### DIRECTIONS
Give back every record that follows, exactly as written.

DATA FOR THE TASK Block Start

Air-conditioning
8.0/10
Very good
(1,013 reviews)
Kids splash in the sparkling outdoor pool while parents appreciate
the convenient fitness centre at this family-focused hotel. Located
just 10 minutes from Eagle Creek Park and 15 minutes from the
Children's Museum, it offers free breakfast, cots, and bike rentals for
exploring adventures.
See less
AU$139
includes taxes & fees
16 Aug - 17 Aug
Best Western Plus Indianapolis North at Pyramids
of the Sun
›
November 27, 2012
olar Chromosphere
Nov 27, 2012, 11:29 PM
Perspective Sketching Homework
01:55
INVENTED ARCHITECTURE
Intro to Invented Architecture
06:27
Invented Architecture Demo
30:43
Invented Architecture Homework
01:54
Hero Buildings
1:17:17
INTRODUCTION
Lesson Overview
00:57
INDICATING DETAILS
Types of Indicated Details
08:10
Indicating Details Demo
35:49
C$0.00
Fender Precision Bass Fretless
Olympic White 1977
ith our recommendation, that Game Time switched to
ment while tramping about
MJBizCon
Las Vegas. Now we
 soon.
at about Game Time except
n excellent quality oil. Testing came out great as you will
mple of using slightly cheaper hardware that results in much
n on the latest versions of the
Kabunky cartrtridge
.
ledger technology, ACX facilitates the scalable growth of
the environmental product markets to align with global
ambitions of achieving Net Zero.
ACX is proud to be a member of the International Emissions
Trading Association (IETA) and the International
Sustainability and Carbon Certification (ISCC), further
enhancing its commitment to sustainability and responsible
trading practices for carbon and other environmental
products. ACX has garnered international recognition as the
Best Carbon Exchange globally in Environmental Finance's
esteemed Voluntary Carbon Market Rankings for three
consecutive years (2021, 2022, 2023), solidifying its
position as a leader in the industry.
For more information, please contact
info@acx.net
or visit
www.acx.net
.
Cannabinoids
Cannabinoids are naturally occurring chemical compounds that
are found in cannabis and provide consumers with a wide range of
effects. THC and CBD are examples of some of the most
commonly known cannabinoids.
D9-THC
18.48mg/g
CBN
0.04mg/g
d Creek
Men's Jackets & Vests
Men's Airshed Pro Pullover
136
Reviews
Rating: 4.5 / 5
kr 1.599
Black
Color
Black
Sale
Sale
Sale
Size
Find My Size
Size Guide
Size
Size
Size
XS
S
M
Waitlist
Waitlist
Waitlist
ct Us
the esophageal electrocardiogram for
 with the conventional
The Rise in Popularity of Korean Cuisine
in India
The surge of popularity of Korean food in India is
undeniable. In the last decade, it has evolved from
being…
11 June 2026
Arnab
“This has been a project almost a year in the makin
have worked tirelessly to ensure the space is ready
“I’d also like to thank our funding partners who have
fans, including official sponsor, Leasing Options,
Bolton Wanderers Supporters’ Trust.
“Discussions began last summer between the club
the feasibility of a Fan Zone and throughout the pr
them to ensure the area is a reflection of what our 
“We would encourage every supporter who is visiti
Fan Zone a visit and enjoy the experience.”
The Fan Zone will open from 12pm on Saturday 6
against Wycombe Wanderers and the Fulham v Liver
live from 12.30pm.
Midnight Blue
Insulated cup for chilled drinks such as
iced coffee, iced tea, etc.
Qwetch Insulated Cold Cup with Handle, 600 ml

DATA FOR THE TASK Block End

### EXERCISE OUTPUT
Air-conditioning
8.0/10
Very good
(1,013 reviews)
Kids splash in the sparkling outdoor pool while parents appreciate
the convenient fitness centre at this family-focused hotel. Located
just 10 minutes from Eagle Creek Park and 15 minutes from the
Children's Museum, it offers free breakfast, cots, and bike rentals for
exploring adventures.
See less
AU$139
includes taxes & fees
16 Aug - 17 Aug
Best Western Plus Indianapolis North at Pyramids
of the Sun
›
November 27, 2012
olar Chromosphere
Nov 27, 2012, 11:29 PM
Perspective Sketching Homework
01:55
INVENTED ARCHITECTURE
Intro to Invented Architecture
06:27
Invented Architecture Demo
30:43
Invented Architecture Homework
01:54
Hero Buildings
1:17:17
INTRODUCTION
Lesson Overview
00:57
INDICATING DETAILS
Types of Indicated Details
08:10
Indicating Details Demo
35:49
C$0.00
Fender Precision Bass Fretless
Olympic White 1977
ith our recommendation, that Game Time switched to
ment while tramping about
MJBizCon
Las Vegas. Now we
 soon.
at about Game Time except
n excellent quality oil. Testing came out great as you will
mple of using slightly cheaper hardware that results in much
n on the latest versions of the
Kabunky cartrtridge
.
ledger technology, ACX facilitates the scalable growth of
the environmental product markets to align with global
ambitions of achieving Net Zero.
ACX is proud to be a member of the International Emissions
Trading Association (IETA) and the International
Sustainability and Carbon Certification (ISCC), further
enhancing its commitment to sustainability and responsible
trading practices for carbon and other environmental
products. ACX has garnered international recognition as the
Best Carbon Exchange globally in Environmental Finance's
esteemed Voluntary Carbon Market Rankings for three
consecutive years (2021, 2022, 2023), solidifying its
position as a leader in the industry.
For more information, please contact
info@acx.net
or visit
www.acx.net
.
Cannabinoids
Cannabinoids are naturally occurring chemical compounds that
are found in cannabis and provide consumers with a wide range of
effects. THC and CBD are examples of some of the most
commonly known cannabinoids.
D9-THC
18.48mg/g
CBN
0.04mg/g
d Creek
Men's Jackets & Vests
Men's Airshed Pro Pullover
136
Reviews
Rating: 4.5 / 5
kr 1.599
Black
Color
Black
Sale
Sale
Sale
Size
Find My Size
Size Guide
Size
Size
Size
XS
S
M
Waitlist
Waitlist
Waitlist
ct Us
the esophageal electrocardiogram for
 with the conventional
The Rise in Popularity of Korean Cuisine
in India
The surge of popularity of Korean food in India is
undeniable. In the last decade, it has evolved from
being…
11 June 2026
Arnab
“This has been a project almost a year in the makin
have worked tirelessly to ensure the space is ready
“I’d also like to thank our funding partners who have
fans, including official sponsor, Leasing Options,
Bolton Wanderers Supporters’ Trust.
“Discussions began last summer between the club
the feasibility of a Fan Zone and throughout the pr
them to ensure the area is a reflection of what our 
“We would encourage every supporter who is visiti
Fan Zone a visit and enjoy the experience.”
The Fan Zone will open from 12pm on Saturday 6
against Wycombe Wanderers and the Fulham v Liver
live from 12.30pm.
Midnight Blue
Insulated cup for chilled drinks such as
iced coffee, iced tea, etc.
Qwetch Insulated Cold Cup with Handle, 600 ml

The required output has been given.